If you don’t read past the headline of the stories about passage yesterday in the U.S. House of legislation to force states to honor concealed carry permits from states with weaker standards, you might think that Rep. Ken Buck, arguably the state’s hardest-right member of Congress, had suddenly gone soft on the issue of guns:
The U.S. House of Representatives voted 231-198 Wednesday to pass a bill that would allow people with concealed carry permits to carry their weapons into other states where concealed weapons are allowed—though Republican Rep. Ken Buck voted against the measure.
Buck, who cosponsored the bill in January that changed before Wednesday’s vote, was one of 14 Republicans who voted against the measure, the Concealed Carry Reciprocity Act of 2017. He was targeted in NRA emails earlier this week urging constituents to call him and tell him to “listen to his constituents and vote for H.R. 38.”

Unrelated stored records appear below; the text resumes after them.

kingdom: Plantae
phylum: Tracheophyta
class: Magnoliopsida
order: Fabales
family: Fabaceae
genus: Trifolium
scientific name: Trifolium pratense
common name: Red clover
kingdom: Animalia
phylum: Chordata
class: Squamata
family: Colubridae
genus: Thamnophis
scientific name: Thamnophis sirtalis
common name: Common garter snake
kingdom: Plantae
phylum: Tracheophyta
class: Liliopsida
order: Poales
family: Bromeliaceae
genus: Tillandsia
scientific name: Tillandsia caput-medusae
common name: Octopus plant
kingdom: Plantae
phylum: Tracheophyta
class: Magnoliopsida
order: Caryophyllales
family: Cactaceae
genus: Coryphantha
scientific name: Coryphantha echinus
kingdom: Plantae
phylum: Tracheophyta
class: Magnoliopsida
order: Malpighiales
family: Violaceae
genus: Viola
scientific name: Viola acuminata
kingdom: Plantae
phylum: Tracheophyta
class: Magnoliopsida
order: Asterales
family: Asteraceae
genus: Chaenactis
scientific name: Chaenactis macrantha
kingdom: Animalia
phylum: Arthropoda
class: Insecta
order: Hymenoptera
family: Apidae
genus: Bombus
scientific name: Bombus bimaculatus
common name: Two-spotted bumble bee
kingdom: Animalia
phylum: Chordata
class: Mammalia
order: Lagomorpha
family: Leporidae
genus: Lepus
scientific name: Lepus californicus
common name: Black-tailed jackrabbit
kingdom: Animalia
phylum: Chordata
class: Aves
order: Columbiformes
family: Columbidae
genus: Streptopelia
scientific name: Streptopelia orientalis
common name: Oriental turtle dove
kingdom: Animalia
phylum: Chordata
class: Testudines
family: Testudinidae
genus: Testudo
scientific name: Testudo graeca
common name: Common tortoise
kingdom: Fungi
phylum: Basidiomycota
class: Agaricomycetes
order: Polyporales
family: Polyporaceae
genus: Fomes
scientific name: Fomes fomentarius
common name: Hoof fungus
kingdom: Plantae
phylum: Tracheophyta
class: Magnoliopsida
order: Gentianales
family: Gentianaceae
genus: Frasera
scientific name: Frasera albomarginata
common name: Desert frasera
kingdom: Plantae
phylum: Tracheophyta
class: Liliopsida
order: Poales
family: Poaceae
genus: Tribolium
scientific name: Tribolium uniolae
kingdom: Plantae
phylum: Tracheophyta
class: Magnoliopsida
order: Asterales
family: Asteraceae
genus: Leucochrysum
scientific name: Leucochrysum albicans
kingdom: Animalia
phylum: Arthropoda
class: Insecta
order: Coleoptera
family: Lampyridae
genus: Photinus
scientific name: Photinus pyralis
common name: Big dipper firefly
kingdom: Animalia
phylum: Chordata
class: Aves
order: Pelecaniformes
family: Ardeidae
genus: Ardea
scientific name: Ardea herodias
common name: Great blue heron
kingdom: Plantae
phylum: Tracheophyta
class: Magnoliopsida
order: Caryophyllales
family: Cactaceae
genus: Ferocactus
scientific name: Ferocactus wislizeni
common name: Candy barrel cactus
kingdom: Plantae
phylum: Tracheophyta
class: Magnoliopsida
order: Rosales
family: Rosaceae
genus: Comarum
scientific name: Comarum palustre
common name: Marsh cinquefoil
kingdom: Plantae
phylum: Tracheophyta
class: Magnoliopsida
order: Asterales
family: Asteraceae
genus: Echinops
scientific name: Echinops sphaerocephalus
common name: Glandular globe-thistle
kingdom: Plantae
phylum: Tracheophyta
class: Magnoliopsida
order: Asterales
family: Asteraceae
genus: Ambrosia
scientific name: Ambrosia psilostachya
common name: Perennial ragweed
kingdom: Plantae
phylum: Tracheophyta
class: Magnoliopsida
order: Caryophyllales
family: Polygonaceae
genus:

But before you offer a surprised “attaboy” to Rep. Buck, keep reading:
“I strongly supported the Concealed Carry Reciprocity Act, but could not vote for it in this combined bill,” Buck said in a statement to Denver7 following the vote. “I have concerns that the NICS portion of the legislation places Americans at risk for having their Second Amendment rights stripped without due process.”
Tacked onto the original bill are extra background check measures that would strengthen the FBI’s database of who is not allowed to buy a gun. Democrats criticized Republicans for lumping the measure in with the concealed carry legislation, saying the background check measures should stand alone. The background check measures come in response to Air Force lapses that allowed a man to shoot and kill more than two dozen people at a Texas church.
The recent mass shooting in Sutherland Springs, Texas that killed 26 people was committed by a man who by all accounts shouldn’t have been able to legally purchase a gun. A conviction for domestic violence while the shooter served in the Air Force wasn’t properly reported to the national database used to approve firearm purchases. As Denver7 correctly reports, that lapse prompted bipartisan consensus that a law to improve collection of this information is needed–drawing a clear line from an horrific mass shooting to a policy change that might have prevented it.
It was Republicans who had the bright idea to stack the bipartisan consensus for fixing background checks on to a far less unanimously-supported bill to enact “concealed carry reciprocity.” This is legislation that would significantly weaken the ability of states to regulate the carrying of guns by forcing them to honor concealed carry permits from states that have inferior (or even no) requirements for a concealed carry permit. Lumping these two provisions together made for a contradictory piece of legislation that Democrats simply couldn’t support.
But for Ken Buck, it was the opposite: strengthening background checks, which most everyone else had agreed on, was too much even to get CCP reciprocity. That puts Buck even farther out of the mainstream than his colleagues who supported the “compromise.”
So no, Rep. Buck, no applause for you. From either side.